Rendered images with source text
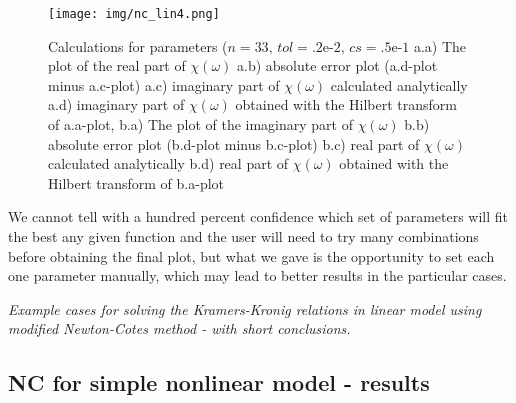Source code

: \documentclass[12pt,twoside,a4paper]{article}
\numberwithin{equation}{subsection}
\numberwithin{figure}{subsection}
\begin{document}
\begin{figure}
  \texttt{[image: img/nc\_lin4.png]}
  \caption{Calculations for parameters ($n=33, \,tol=\mbox{.2e-2}, \,cs=\mbox{.5e-1}$
    a.a) The plot of the real part of $\chi (\omega )$
    a.b) absolute error plot (a.d-plot minus a.c-plot) 
    a.c) imaginary part of $\chi (\omega )$ calculated analytically 
    a.d) imaginary part of $\chi (\omega )$ obtained with the Hilbert transform of a.a-plot,
    b.a) The plot of the imaginary part of $\chi (\omega )$
    b.b) absolute error plot (b.d-plot minus b.c-plot) 
    b.c) real part of $\chi (\omega )$ calculated analytically 
    b.d) real part of $\chi (\omega )$ obtained with the Hilbert transform of b.a-plot
    \label{nc_lin4} 
    }
\end{figure}

We cannot tell with a hundred percent confidence which set of parameters will fit the best any given function and the user will
need to try many combinations before obtaining the final plot, but what we gave is the opportunity to set each one parameter manually,
which may lead to better results in the particular cases.

\textit{Example cases for solving the Kramers-Kronig relations in linear model using modified Newton-Cotes method - with short
conclusions.}

\subsection{NC for simple nonlinear model - results} \label{chap:nc_nlo}
\end{document}

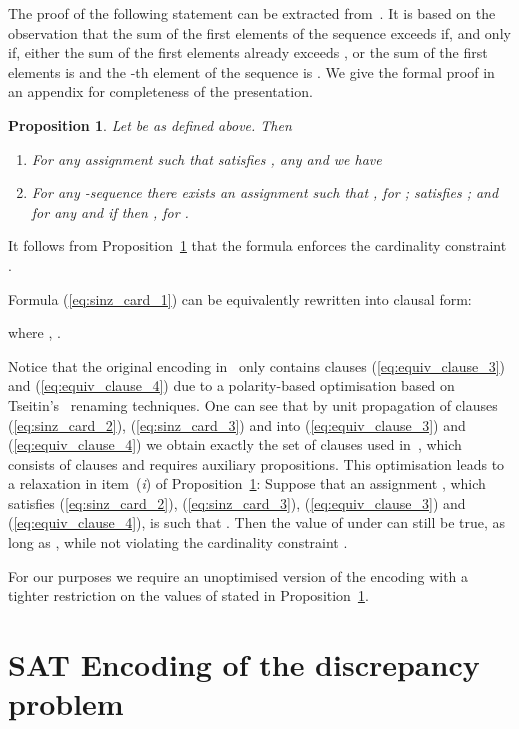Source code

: \documentclass{article} \usepackage[utf8]{inputenc}
\newtheorem{proposition}[theorem]{Proposition}
\begin{document}
The proof of the following statement can be extracted from~\cite{Sinz05}. 
It is based on the observation that the sum of the first  elements of the  sequence
 exceeds  if, and only if, either the sum of the first 
 elements already exceeds , or the sum of the first  elements is  and 
the -th element of the sequence is .
We give the formal proof in an appendix for completeness of the presentation.
\begin{proposition}\label{prop:sinz}
Let  be as defined above.  Then 
\begin{enumerate}
\item[(i)] For any assignment  such that  satisfies ,
any  and 
we have 

\item[(ii)] For any -sequence   
 there exists an assignment  such that 
  , for ;
   satisfies ; and 
  for any  and  if  then , for .
\end{enumerate}
\end{proposition}
It follows from Proposition~\ref{prop:sinz} that the formula
 enforces the cardinality
constraint . 

Formula (\ref{eq:sinz_card_1}) can be equivalently rewritten into clausal form:

{where , }.

\smallskip

Notice that the original encoding in~\cite{Sinz05} only contains clauses
(\ref{eq:equiv_clause_3}) and (\ref{eq:equiv_clause_4}) due to a 
polarity-based optimisation based on Tseitin's~ renaming techniques.
One can see that
by unit propagation of clauses (\ref{eq:sinz_card_2}), (\ref{eq:sinz_card_3}) and
 into (\ref{eq:equiv_clause_3}) and
(\ref{eq:equiv_clause_4}) we obtain exactly the set of clauses used
in~\cite{Sinz05}, which consists of  clauses and requires 
auxiliary propositions. 
This optimisation leads to a relaxation in
item~(\textit{i}) of Proposition~\ref{prop:sinz}: Suppose that an assignment
, which
satisfies 
(\ref{eq:sinz_card_2}),
(\ref{eq:sinz_card_3}),
(\ref{eq:equiv_clause_3}) and
(\ref{eq:equiv_clause_4}),
is such that .  Then the value of
 under  can still be true, as long as , while not
violating the cardinality constraint .  

For our purposes we require an unoptimised version of the encoding with 
a tighter restriction on the values of  stated in Proposition~\ref{prop:sinz}.





\section{SAT Encoding of the discrepancy problem}\label{sec:encoding}
\end{document}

Your objective: From the line containing "that an assignment" through the last line of the records above, reproduce every line exactly.

Task solution:
item~(\textit{i}) of Proposition~\ref{prop:sinz}: Suppose that an assignment
, which
satisfies 
(\ref{eq:sinz_card_2}),
(\ref{eq:sinz_card_3}),
(\ref{eq:equiv_clause_3}) and
(\ref{eq:equiv_clause_4}),
is such that .  Then the value of
 under  can still be true, as long as , while not
violating the cardinality constraint .  

For our purposes we require an unoptimised version of the encoding with 
a tighter restriction on the values of  stated in Proposition~\ref{prop:sinz}.





\section{SAT Encoding of the discrepancy problem}\label{sec:encoding}
\end{document}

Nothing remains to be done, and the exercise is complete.